Be deliberate, poets. Be thoughtful. Remember your purpose—to get us to listen, to want to listen, to believe or at least be open to believing…
And You Are?
If the host didn’t do it for you, your best intro might be of yourself rather than your poem. Your name, where you’re from, something appreciative (but not obsequious) about the venue or the audience or the poet who preceded you.
If you can connect your poem to something said by anyone who came before you on stage, by all means, do it. It shows you came to listen. It reminds the audience of something they just heard. It helps tie the night together (which is really the host’s job, but anything you can do to help will be hugely appreciated.)
Take care not to pander to the bartenders or baristas. No Oscar speeches. And for the love of Apollo, no dedications—unless it’s a clever (but not obsequious) inside joke for the host and the regulars.
Be positive, poets, and be real. Real as plastic folding chairs, noisy milk frothers, pool tables, and bad waitresses. Because that’s what your audience is contending with in their struggle to hear you.
Consider the Cold Start
My favorite fellow open mic poet favors the cold start, and I’ll admit I’m a huge fan.
It goes like this:
He walks up the the mic and makes some kind of small motion—scratches his head, tugs at his shirt hem, fumbles just enough to give the audience time to notice and wonder whether he’s going to crack. We fear for him…just a little.

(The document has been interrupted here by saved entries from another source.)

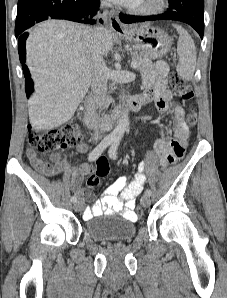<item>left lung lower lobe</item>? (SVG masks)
I'll list each match as a JSON object with an SVG mask.
<instances>
[{"label":"left lung lower lobe","mask_w":227,"mask_h":298,"mask_svg":"<svg viewBox=\"0 0 227 298\" xmlns=\"http://www.w3.org/2000/svg\"><path fill=\"white\" fill-rule=\"evenodd\" d=\"M170 8L160 15L128 16L120 14L123 23L155 20H176L191 25L200 35L204 34V0H169Z\"/></svg>","instance_id":"0a47b994"}]
</instances>
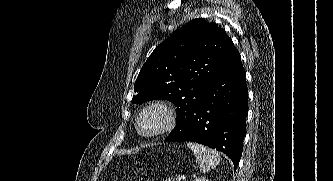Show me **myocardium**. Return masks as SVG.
<instances>
[{"label": "myocardium", "instance_id": "obj_1", "mask_svg": "<svg viewBox=\"0 0 333 181\" xmlns=\"http://www.w3.org/2000/svg\"><path fill=\"white\" fill-rule=\"evenodd\" d=\"M149 113H157L160 116V124L157 128L150 131H143L140 127V122L144 116ZM177 121V113L175 107L164 100H154L144 105L138 112L135 119L136 132L145 138L156 137L163 135L173 129Z\"/></svg>", "mask_w": 333, "mask_h": 181}]
</instances>
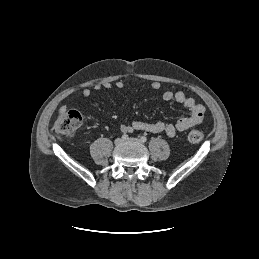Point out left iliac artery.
I'll use <instances>...</instances> for the list:
<instances>
[{"instance_id": "1", "label": "left iliac artery", "mask_w": 259, "mask_h": 259, "mask_svg": "<svg viewBox=\"0 0 259 259\" xmlns=\"http://www.w3.org/2000/svg\"><path fill=\"white\" fill-rule=\"evenodd\" d=\"M140 141L144 143V142L147 141V138H146L145 136H142V137L140 138Z\"/></svg>"}]
</instances>
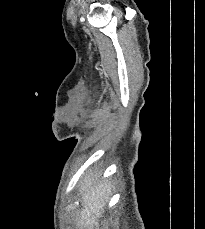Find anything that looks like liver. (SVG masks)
<instances>
[{"mask_svg":"<svg viewBox=\"0 0 205 229\" xmlns=\"http://www.w3.org/2000/svg\"><path fill=\"white\" fill-rule=\"evenodd\" d=\"M109 193L110 185L99 181L98 176L89 175L85 178L80 188L83 209L78 213V229H98L99 219L96 216L102 212Z\"/></svg>","mask_w":205,"mask_h":229,"instance_id":"obj_1","label":"liver"}]
</instances>
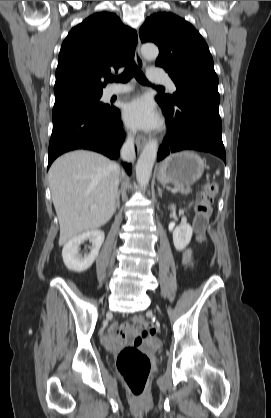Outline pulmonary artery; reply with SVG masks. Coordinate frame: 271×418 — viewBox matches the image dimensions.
<instances>
[{"instance_id":"obj_1","label":"pulmonary artery","mask_w":271,"mask_h":418,"mask_svg":"<svg viewBox=\"0 0 271 418\" xmlns=\"http://www.w3.org/2000/svg\"><path fill=\"white\" fill-rule=\"evenodd\" d=\"M148 78H149L150 81H152L154 83L167 85L171 92H174L176 90V87H175L174 83L170 80V78L168 76H166L165 74L161 73L157 69H150L148 71ZM129 91H130V88L126 87V86L113 87V88H110L107 91V95L108 96L122 95L124 93L129 92Z\"/></svg>"}]
</instances>
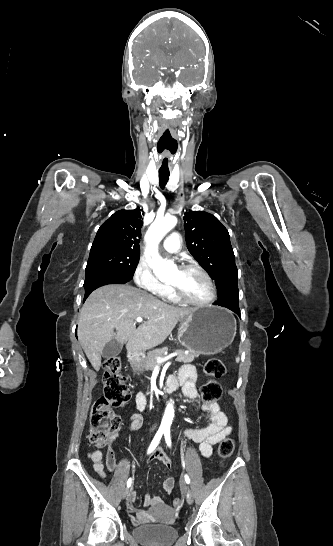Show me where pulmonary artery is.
<instances>
[{
	"label": "pulmonary artery",
	"instance_id": "obj_1",
	"mask_svg": "<svg viewBox=\"0 0 333 546\" xmlns=\"http://www.w3.org/2000/svg\"><path fill=\"white\" fill-rule=\"evenodd\" d=\"M181 246V237L177 232L171 233L163 242V248L169 253H176Z\"/></svg>",
	"mask_w": 333,
	"mask_h": 546
}]
</instances>
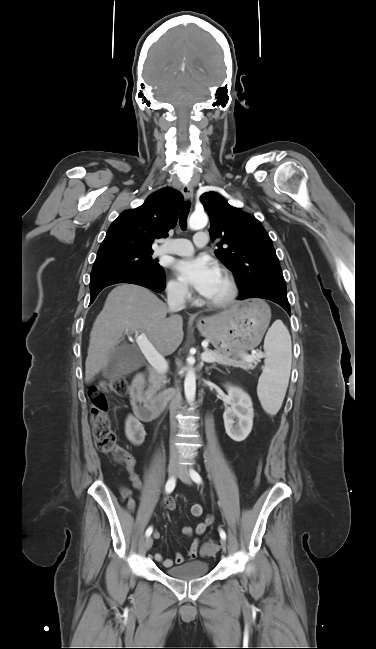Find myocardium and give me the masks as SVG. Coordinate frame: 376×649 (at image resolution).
Returning <instances> with one entry per match:
<instances>
[{
    "instance_id": "obj_1",
    "label": "myocardium",
    "mask_w": 376,
    "mask_h": 649,
    "mask_svg": "<svg viewBox=\"0 0 376 649\" xmlns=\"http://www.w3.org/2000/svg\"><path fill=\"white\" fill-rule=\"evenodd\" d=\"M220 273L223 275L228 284L227 294L219 300L204 299L205 304L211 308H224L232 304L238 295V286L234 276L226 268H221Z\"/></svg>"
}]
</instances>
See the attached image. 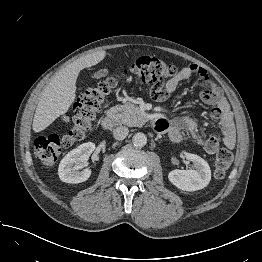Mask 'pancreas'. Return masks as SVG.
<instances>
[{
  "mask_svg": "<svg viewBox=\"0 0 262 262\" xmlns=\"http://www.w3.org/2000/svg\"><path fill=\"white\" fill-rule=\"evenodd\" d=\"M114 119L127 126H142L145 122V113L131 102L111 108Z\"/></svg>",
  "mask_w": 262,
  "mask_h": 262,
  "instance_id": "pancreas-1",
  "label": "pancreas"
}]
</instances>
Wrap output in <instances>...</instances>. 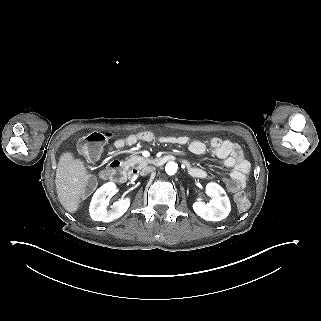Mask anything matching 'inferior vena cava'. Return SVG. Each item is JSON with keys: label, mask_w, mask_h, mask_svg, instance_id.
Segmentation results:
<instances>
[{"label": "inferior vena cava", "mask_w": 321, "mask_h": 321, "mask_svg": "<svg viewBox=\"0 0 321 321\" xmlns=\"http://www.w3.org/2000/svg\"><path fill=\"white\" fill-rule=\"evenodd\" d=\"M155 171V167L154 166H147V167H144L141 172H140V175L141 176H146L148 175L149 173Z\"/></svg>", "instance_id": "obj_1"}]
</instances>
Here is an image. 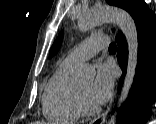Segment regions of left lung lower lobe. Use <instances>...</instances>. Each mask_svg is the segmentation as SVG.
<instances>
[{
	"label": "left lung lower lobe",
	"mask_w": 156,
	"mask_h": 124,
	"mask_svg": "<svg viewBox=\"0 0 156 124\" xmlns=\"http://www.w3.org/2000/svg\"><path fill=\"white\" fill-rule=\"evenodd\" d=\"M138 32V64L129 102L121 110V121L124 124H141L150 114V105L154 102L156 92V15L143 1L133 16ZM117 59L123 70L120 83L126 74L127 43L119 33Z\"/></svg>",
	"instance_id": "1"
}]
</instances>
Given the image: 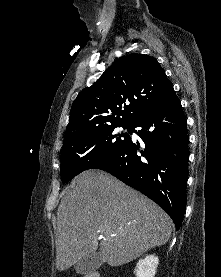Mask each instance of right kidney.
Returning <instances> with one entry per match:
<instances>
[{"mask_svg":"<svg viewBox=\"0 0 221 277\" xmlns=\"http://www.w3.org/2000/svg\"><path fill=\"white\" fill-rule=\"evenodd\" d=\"M159 259L155 255H147L144 259H140L135 268L136 277H154Z\"/></svg>","mask_w":221,"mask_h":277,"instance_id":"right-kidney-1","label":"right kidney"}]
</instances>
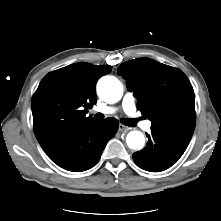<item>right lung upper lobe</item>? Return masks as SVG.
I'll return each instance as SVG.
<instances>
[{
  "label": "right lung upper lobe",
  "mask_w": 221,
  "mask_h": 221,
  "mask_svg": "<svg viewBox=\"0 0 221 221\" xmlns=\"http://www.w3.org/2000/svg\"><path fill=\"white\" fill-rule=\"evenodd\" d=\"M112 66L75 63L48 73L32 99L34 133L43 150L73 129L95 121L86 117L96 104V82Z\"/></svg>",
  "instance_id": "cb5924a9"
}]
</instances>
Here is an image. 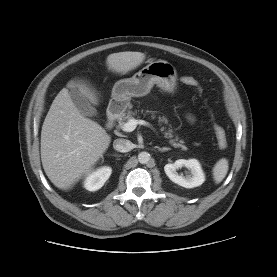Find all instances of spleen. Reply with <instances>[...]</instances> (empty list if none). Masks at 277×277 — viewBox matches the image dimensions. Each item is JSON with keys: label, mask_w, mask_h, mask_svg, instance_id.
Wrapping results in <instances>:
<instances>
[{"label": "spleen", "mask_w": 277, "mask_h": 277, "mask_svg": "<svg viewBox=\"0 0 277 277\" xmlns=\"http://www.w3.org/2000/svg\"><path fill=\"white\" fill-rule=\"evenodd\" d=\"M228 160L226 158H222L213 167V178L215 183H220L225 178L228 172Z\"/></svg>", "instance_id": "1"}]
</instances>
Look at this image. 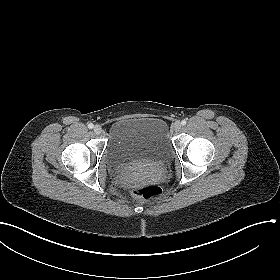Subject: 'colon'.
<instances>
[{
    "instance_id": "obj_1",
    "label": "colon",
    "mask_w": 280,
    "mask_h": 280,
    "mask_svg": "<svg viewBox=\"0 0 280 280\" xmlns=\"http://www.w3.org/2000/svg\"><path fill=\"white\" fill-rule=\"evenodd\" d=\"M132 192L145 200L158 198L161 194L160 188L152 184H137L133 187Z\"/></svg>"
}]
</instances>
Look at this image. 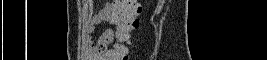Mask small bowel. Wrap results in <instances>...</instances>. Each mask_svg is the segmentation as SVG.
Segmentation results:
<instances>
[{"label":"small bowel","mask_w":267,"mask_h":60,"mask_svg":"<svg viewBox=\"0 0 267 60\" xmlns=\"http://www.w3.org/2000/svg\"><path fill=\"white\" fill-rule=\"evenodd\" d=\"M111 10L112 7L110 5H105L98 11L97 16L95 17L92 24H90L89 26V32L87 34V43L93 53L98 57L101 56V54L105 51L106 47L112 42L113 31L110 28L106 29L105 32L96 41H94L92 36L94 27L93 25L97 20L105 21L109 19Z\"/></svg>","instance_id":"small-bowel-1"}]
</instances>
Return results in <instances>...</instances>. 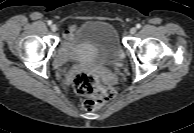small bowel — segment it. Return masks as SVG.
<instances>
[{"instance_id":"1","label":"small bowel","mask_w":194,"mask_h":133,"mask_svg":"<svg viewBox=\"0 0 194 133\" xmlns=\"http://www.w3.org/2000/svg\"><path fill=\"white\" fill-rule=\"evenodd\" d=\"M71 35H72V32L71 31H67L66 34H65L66 40H68Z\"/></svg>"}]
</instances>
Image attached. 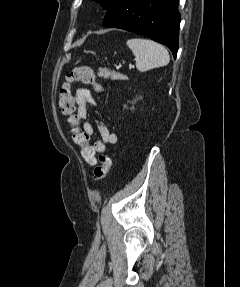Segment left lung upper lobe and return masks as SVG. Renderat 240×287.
<instances>
[{"label":"left lung upper lobe","mask_w":240,"mask_h":287,"mask_svg":"<svg viewBox=\"0 0 240 287\" xmlns=\"http://www.w3.org/2000/svg\"><path fill=\"white\" fill-rule=\"evenodd\" d=\"M99 2L104 8H107L111 0H95Z\"/></svg>","instance_id":"5c2ea615"}]
</instances>
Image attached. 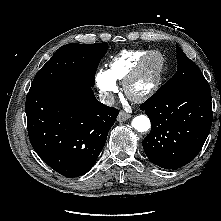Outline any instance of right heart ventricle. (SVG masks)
<instances>
[{"mask_svg": "<svg viewBox=\"0 0 221 221\" xmlns=\"http://www.w3.org/2000/svg\"><path fill=\"white\" fill-rule=\"evenodd\" d=\"M146 52L145 50H123L113 57L108 70L116 80L123 81Z\"/></svg>", "mask_w": 221, "mask_h": 221, "instance_id": "1", "label": "right heart ventricle"}]
</instances>
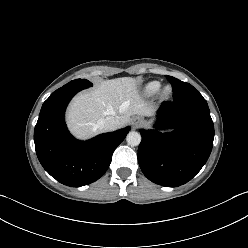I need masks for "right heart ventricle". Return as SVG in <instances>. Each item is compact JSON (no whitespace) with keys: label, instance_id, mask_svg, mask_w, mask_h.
Returning <instances> with one entry per match:
<instances>
[{"label":"right heart ventricle","instance_id":"obj_1","mask_svg":"<svg viewBox=\"0 0 248 248\" xmlns=\"http://www.w3.org/2000/svg\"><path fill=\"white\" fill-rule=\"evenodd\" d=\"M160 88V83L157 81H151L146 83L142 88V94L145 97H151L157 93Z\"/></svg>","mask_w":248,"mask_h":248}]
</instances>
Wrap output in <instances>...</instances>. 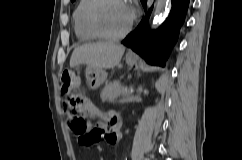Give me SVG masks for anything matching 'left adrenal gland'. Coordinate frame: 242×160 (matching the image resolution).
I'll use <instances>...</instances> for the list:
<instances>
[{
  "mask_svg": "<svg viewBox=\"0 0 242 160\" xmlns=\"http://www.w3.org/2000/svg\"><path fill=\"white\" fill-rule=\"evenodd\" d=\"M128 96V95H127ZM138 96L136 95V96H134V95H130V96H128L127 97V101L128 100H133V99H135V98H137Z\"/></svg>",
  "mask_w": 242,
  "mask_h": 160,
  "instance_id": "1",
  "label": "left adrenal gland"
}]
</instances>
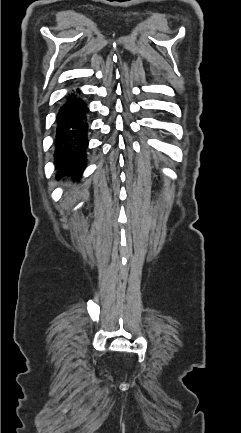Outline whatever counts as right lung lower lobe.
<instances>
[{
  "label": "right lung lower lobe",
  "instance_id": "1",
  "mask_svg": "<svg viewBox=\"0 0 241 433\" xmlns=\"http://www.w3.org/2000/svg\"><path fill=\"white\" fill-rule=\"evenodd\" d=\"M88 112V105L77 89L65 97L56 119V167L77 177L82 175L86 164Z\"/></svg>",
  "mask_w": 241,
  "mask_h": 433
}]
</instances>
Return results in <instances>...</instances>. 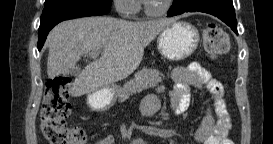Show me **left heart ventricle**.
I'll return each instance as SVG.
<instances>
[{
	"label": "left heart ventricle",
	"instance_id": "obj_1",
	"mask_svg": "<svg viewBox=\"0 0 273 144\" xmlns=\"http://www.w3.org/2000/svg\"><path fill=\"white\" fill-rule=\"evenodd\" d=\"M166 0H148L147 4L152 9L160 8Z\"/></svg>",
	"mask_w": 273,
	"mask_h": 144
}]
</instances>
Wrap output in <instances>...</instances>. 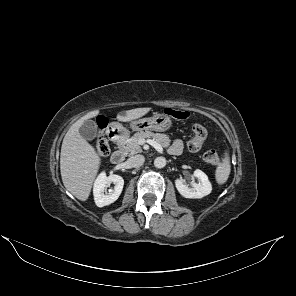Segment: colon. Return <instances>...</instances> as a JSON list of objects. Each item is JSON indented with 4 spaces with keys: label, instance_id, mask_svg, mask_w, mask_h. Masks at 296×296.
<instances>
[{
    "label": "colon",
    "instance_id": "1",
    "mask_svg": "<svg viewBox=\"0 0 296 296\" xmlns=\"http://www.w3.org/2000/svg\"><path fill=\"white\" fill-rule=\"evenodd\" d=\"M165 113L178 120H185L189 116L187 111L176 110L172 108H166ZM106 125V120L100 119L98 121V126L101 131L97 136L95 149L99 156H105L109 153V143L105 134L103 133V129L106 127ZM191 130L193 132V137L188 142V148L191 151H198L202 148L207 138V131L200 124H193ZM203 159L206 163H209L213 166H218L220 164V157L214 150L206 151L203 155Z\"/></svg>",
    "mask_w": 296,
    "mask_h": 296
}]
</instances>
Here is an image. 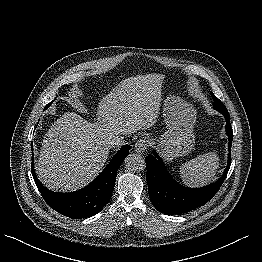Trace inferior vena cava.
Returning a JSON list of instances; mask_svg holds the SVG:
<instances>
[{
	"label": "inferior vena cava",
	"mask_w": 262,
	"mask_h": 262,
	"mask_svg": "<svg viewBox=\"0 0 262 262\" xmlns=\"http://www.w3.org/2000/svg\"><path fill=\"white\" fill-rule=\"evenodd\" d=\"M126 141L123 138H112L107 142L108 148L121 147Z\"/></svg>",
	"instance_id": "inferior-vena-cava-1"
}]
</instances>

And then he just launches right into the first line—strong voice, strong pacing. Doesn’t even tell us the title. We keep up or we get left behind. And audiences, they like a chase.
No, it doesn’t work for every poem. But it can be incredibly effective for one that can stand on its own.
So Give It a Shot, Poets…
Trust your poems and your poetic voice. Stop apologizing or asking for favors.
You wrote it. We came to hear it. What you say before you say it makes a difference.
Give us everything we need, but make damn sure to stay out of your own way.